Roma, 11 set. (LaPresse) - "Non ho nessun commento da fare". Così il premier Silvio Berlusconi, entrando al ristorante Colonna a Palazzo Esposizioni a Roma per la festa di nozze del ministro Renato Brunetta, risponde alle domande dei giornalisti che gli chiedono cosa pensi delle dimissioni di ieri di Stark, membro tedesco della Bce. Il premier non è fiducioso circa una buona reazione dei mercati finanziari lunedì. "I mercati vanno per conto loro", spiega il cavaliere ai giornalisti che gli chiedono se si possa aspettare una situazione di stabilità e ripresa delle borse europee nella prossima settimana. "Mio padre - prosegue il presidente del Consiglio - diceva che le borse sono come un orologio rotto: segnano l'ora giusta due volte al giorno.

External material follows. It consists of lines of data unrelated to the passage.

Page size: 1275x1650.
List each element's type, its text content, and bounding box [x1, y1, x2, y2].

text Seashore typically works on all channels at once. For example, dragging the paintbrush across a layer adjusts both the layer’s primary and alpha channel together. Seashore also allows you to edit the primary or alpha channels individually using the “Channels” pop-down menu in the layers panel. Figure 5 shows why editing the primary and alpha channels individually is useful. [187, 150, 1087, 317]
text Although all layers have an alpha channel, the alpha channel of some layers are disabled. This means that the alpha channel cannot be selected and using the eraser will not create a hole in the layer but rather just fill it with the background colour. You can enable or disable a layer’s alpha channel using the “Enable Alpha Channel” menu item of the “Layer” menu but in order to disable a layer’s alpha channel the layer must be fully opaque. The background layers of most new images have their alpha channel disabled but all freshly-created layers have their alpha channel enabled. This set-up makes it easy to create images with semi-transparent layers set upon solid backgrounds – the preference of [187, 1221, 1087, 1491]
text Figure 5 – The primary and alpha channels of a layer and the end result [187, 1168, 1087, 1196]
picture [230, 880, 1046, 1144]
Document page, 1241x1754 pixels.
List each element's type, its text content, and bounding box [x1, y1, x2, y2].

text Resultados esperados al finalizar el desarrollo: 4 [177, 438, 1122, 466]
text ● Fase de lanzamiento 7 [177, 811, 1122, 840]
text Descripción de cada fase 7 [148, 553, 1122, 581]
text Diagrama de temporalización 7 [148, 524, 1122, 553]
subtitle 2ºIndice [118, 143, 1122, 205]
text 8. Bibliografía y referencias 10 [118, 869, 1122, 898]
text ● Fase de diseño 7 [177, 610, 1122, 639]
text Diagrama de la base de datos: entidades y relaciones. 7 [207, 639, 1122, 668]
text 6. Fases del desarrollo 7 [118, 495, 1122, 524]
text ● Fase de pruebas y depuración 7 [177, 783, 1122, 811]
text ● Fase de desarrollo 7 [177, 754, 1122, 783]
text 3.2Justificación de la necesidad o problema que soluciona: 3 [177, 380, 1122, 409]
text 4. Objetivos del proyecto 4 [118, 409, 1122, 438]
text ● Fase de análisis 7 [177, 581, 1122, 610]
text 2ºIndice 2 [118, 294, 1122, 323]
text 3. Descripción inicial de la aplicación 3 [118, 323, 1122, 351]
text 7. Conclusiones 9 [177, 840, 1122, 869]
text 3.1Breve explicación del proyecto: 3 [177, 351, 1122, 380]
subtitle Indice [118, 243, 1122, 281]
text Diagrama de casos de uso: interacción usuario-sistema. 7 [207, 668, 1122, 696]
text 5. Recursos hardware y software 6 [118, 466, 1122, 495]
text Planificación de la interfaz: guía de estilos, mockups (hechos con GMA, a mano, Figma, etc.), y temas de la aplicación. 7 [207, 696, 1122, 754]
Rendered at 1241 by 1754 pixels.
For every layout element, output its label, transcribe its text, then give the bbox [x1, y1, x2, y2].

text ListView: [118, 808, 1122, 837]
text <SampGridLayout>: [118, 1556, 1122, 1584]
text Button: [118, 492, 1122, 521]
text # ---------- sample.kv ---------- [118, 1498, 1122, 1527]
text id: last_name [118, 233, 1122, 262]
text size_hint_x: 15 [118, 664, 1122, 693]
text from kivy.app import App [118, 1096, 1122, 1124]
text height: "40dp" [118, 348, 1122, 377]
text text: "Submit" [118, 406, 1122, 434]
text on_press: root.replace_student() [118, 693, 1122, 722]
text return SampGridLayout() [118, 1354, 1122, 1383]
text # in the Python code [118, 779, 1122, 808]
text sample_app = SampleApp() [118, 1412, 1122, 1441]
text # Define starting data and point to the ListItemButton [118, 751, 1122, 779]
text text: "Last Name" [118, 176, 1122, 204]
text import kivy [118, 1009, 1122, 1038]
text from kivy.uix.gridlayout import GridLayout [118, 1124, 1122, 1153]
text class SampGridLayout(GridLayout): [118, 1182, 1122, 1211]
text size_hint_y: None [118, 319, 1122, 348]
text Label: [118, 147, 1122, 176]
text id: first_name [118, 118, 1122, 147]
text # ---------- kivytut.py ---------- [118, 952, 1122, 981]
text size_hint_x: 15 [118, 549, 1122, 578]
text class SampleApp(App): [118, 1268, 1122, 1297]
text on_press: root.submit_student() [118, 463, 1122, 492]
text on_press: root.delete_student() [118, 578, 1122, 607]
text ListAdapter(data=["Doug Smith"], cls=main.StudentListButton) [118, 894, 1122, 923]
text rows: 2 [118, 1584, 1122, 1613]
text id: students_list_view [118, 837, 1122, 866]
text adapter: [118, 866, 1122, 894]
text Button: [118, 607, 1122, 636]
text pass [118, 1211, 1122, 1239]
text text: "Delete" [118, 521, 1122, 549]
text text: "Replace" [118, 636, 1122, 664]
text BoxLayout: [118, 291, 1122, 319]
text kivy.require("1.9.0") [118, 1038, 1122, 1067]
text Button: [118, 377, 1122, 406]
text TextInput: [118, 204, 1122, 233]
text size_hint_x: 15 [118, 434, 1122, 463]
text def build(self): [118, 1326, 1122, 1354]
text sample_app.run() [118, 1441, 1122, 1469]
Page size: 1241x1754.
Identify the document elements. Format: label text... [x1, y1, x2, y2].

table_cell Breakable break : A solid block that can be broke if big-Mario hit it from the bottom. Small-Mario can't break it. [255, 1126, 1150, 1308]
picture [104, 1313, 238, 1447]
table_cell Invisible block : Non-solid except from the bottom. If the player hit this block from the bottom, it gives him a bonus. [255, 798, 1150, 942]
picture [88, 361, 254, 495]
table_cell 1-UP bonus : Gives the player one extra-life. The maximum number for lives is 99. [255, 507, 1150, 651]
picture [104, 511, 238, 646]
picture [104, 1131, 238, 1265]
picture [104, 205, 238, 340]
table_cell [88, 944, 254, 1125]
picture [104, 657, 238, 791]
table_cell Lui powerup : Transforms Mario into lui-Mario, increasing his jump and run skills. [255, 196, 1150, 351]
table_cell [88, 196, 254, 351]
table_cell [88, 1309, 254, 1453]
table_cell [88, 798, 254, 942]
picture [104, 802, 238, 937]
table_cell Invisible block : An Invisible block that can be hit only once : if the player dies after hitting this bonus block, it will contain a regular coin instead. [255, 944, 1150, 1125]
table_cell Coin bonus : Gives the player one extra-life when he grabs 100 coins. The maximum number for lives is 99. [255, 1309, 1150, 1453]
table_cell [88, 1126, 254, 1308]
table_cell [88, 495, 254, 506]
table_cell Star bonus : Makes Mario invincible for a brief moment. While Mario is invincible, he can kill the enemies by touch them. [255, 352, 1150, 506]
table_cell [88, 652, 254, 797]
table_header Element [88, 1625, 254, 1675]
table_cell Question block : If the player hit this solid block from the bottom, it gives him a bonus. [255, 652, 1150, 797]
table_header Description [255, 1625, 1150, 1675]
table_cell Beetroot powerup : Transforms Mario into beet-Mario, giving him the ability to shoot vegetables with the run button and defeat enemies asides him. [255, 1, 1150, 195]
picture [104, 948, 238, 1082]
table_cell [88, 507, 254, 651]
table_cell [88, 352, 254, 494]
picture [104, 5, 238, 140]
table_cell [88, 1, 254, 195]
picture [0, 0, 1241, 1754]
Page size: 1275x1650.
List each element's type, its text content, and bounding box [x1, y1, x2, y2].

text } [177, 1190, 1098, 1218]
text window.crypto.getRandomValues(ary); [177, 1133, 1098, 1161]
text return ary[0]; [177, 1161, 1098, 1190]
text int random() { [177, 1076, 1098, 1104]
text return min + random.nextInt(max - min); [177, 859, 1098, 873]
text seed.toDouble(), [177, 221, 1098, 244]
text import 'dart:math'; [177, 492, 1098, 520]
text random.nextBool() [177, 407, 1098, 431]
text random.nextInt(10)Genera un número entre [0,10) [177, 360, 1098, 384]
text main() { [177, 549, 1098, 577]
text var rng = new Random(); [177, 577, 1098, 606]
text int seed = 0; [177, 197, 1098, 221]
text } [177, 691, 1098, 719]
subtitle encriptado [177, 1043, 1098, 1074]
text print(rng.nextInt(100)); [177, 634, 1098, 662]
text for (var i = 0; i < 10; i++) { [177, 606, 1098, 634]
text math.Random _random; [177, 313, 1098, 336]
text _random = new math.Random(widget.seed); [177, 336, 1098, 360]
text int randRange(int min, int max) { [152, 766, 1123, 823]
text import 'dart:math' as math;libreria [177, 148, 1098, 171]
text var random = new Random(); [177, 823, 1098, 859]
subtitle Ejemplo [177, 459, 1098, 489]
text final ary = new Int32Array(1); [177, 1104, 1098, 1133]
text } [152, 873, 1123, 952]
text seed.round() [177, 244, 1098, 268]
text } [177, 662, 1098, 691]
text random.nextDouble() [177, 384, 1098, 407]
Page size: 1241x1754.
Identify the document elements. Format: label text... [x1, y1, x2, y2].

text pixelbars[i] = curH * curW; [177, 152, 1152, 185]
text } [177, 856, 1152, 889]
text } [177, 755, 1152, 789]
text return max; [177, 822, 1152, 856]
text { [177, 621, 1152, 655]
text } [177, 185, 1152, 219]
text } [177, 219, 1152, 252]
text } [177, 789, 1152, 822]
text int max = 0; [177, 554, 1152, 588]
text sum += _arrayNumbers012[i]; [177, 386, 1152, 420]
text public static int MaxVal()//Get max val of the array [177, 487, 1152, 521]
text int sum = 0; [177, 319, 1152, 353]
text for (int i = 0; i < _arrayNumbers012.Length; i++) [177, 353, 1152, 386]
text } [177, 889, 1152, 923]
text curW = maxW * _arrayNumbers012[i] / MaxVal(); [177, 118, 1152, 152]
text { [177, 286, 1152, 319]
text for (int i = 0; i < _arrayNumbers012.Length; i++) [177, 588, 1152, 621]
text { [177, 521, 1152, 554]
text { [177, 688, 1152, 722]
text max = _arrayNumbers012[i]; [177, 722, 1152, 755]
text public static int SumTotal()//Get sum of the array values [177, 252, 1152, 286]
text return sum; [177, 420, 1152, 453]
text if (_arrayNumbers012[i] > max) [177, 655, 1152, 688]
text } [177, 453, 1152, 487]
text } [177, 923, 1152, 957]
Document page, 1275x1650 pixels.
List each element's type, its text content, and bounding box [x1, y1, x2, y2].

Quindi tra mercati ed economia reale c'è una bella differenza". "Io - spiega il premier rispondendo alle domande dei giornalisti che gli chiedono se i suoi impegni europei di martedì, che gli impediranno di essere ascoltato dai pm della procura di Napoli sul caso Tarantini, possano essere strumentalizzati - faccio le cose che si devono fare, quindi, dopo la decisione di Stark di lasciare la Bce si è posto come importante il problema di rassicurare tutte le istituzioni europee, la commissione, il consiglio dei capi di Stato e di governo e il parlamento europeo sulla serietà della nostra manovra, sulla tenuta dei conti pubblici italiani, sulla situazione di benessere dell'intera nostra economia". "Ho cercato di andare lunedì - ha aggiunto il premier - ma non è stato possibile. Gli appuntamenti sono stati fissati per martedì. Credo sia mio dovere recarmi a Bruxelles e Strasburgo per questi incontri".